Sensible Training Food
After yesterday’s breakfast disaster, you could be forgiven for thinking that I’m a complete Muppet when it comes to food. But hey, as the saying goes, “the man who never made a mistake never did / learned / achieved anything”.
So here are a few sensible things you can do with porridge (all together now, “Skuurde huuurrde furrrd, boik, boik, boik.”):
- Porridge is made from oats. Dr Johnson’s dictionary (1755) defined oats as, “A grain, which in England is generally given to horses, but in Scotland appears to support the people“. Things have moved on since then (some of my best friends are Scottish). We now know that oats are a moderate to high glycemic index (GI) fuel, meaning that by themselves they’d give you a fast carbo-pickup, followed by a big insulin come-down. But of thankfully, you don’t eat oats by themselves:
- Porridge is a doddle to cook. Measure out equal volumes of oats, milk and water into a bowl. Bung it in the microwave on full power for two minutes-ish (keep an eye on it & adjust time depending on the size of your measures and microwave power), until it starts to boil and rise. Give it a stir, and then another minute or so on about 75% power. That’s it - a hot breakfast in three minutes. And the fat in the milk lowers the GI of the oats - if you’re setting up for a long training session (or it’s a long time ’till lunch), make the mix 1 x oats : 2 x full fat milk.
- By itself it’s still pretty bland. So mix it up a bit. A whole banana chopped into the bowl is good (we all love bananas, don’t we). Adding a generous tea spoon of crunchy peanut butter makes it even better - peanuts have a very low GI, so that’s an even better slow burn keep-you-going-all-day fuel. Or you can get the same effect by adding a handfull of mixed nuts & dried fruit instead. And on a rest day, or when you just need a treat . . . a couple of chunks of white chocolate are about as good as it gets!

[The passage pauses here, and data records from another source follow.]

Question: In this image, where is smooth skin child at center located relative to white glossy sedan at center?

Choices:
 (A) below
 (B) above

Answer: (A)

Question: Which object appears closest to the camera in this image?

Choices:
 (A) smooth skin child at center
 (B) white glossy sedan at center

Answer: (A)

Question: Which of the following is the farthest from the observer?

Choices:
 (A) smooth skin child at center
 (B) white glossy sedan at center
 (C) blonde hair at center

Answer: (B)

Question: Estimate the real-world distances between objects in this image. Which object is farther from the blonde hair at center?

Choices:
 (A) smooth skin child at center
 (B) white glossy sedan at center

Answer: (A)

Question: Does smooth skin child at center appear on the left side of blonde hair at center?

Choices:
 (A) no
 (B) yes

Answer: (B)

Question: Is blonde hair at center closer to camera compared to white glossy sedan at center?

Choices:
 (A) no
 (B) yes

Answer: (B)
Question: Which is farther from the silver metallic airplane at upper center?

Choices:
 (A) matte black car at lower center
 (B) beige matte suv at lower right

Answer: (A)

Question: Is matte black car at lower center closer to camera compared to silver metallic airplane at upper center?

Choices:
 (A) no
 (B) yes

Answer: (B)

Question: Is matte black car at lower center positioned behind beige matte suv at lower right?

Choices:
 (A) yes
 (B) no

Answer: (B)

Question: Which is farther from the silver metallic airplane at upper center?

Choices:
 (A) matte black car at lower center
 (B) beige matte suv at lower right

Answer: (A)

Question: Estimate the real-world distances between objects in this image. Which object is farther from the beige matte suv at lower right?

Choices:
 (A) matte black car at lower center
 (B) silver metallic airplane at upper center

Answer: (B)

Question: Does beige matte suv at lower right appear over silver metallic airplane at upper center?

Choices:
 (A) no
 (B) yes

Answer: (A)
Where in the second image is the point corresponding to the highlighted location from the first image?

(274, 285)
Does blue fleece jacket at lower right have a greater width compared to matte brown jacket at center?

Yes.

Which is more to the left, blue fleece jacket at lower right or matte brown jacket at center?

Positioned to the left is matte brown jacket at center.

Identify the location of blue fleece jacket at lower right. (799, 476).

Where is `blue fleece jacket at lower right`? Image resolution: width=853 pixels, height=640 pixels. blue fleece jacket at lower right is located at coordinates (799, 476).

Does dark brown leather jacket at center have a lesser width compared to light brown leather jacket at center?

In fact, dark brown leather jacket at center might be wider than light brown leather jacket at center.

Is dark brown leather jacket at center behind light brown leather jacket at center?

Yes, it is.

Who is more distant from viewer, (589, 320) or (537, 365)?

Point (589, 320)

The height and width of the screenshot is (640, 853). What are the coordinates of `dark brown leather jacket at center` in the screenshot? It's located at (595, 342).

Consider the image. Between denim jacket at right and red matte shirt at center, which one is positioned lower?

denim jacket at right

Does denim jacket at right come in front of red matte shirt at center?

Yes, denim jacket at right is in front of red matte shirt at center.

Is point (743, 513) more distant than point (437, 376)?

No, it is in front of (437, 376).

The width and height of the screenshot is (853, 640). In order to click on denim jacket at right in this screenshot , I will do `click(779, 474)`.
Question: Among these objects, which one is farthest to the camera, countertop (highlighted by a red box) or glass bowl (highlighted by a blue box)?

- Finally . . . and I’ve never done this before, but I have heard that if you keep the porridge simmering for a little longer when you cook it (with minimal milk), you can then spoon it into a mould - like a small tupperware box - and it’ll set into something like a chewy jelly bar. This will be high GI, and a really good after race munch, or potentially as bonk-recovery fuel mid-race. If you cooked with milk, and added some finely chopped dried apricots before it all cooled, you’ll have made yourself a mid-race top up snack.
One final, final thing . . . buying oats for porridge. There’s a huge range in price, from a supermarket’s own brand value range, up to exotic organic fair trade versions. Check the nutritional information on the back of the packs - THEY’RE ALL BLOODY THE SAME. So unless you have ethical reasons for organic / grown by the crofters of Craggy Island / packaged in brown paper rather than plastic, go with the lowest price. I get 1kg for 44 pence, and it lasts more than a month.
So as Mrs Doyle herself would say, “go on, go on, go on, go on” . . . you know you want to.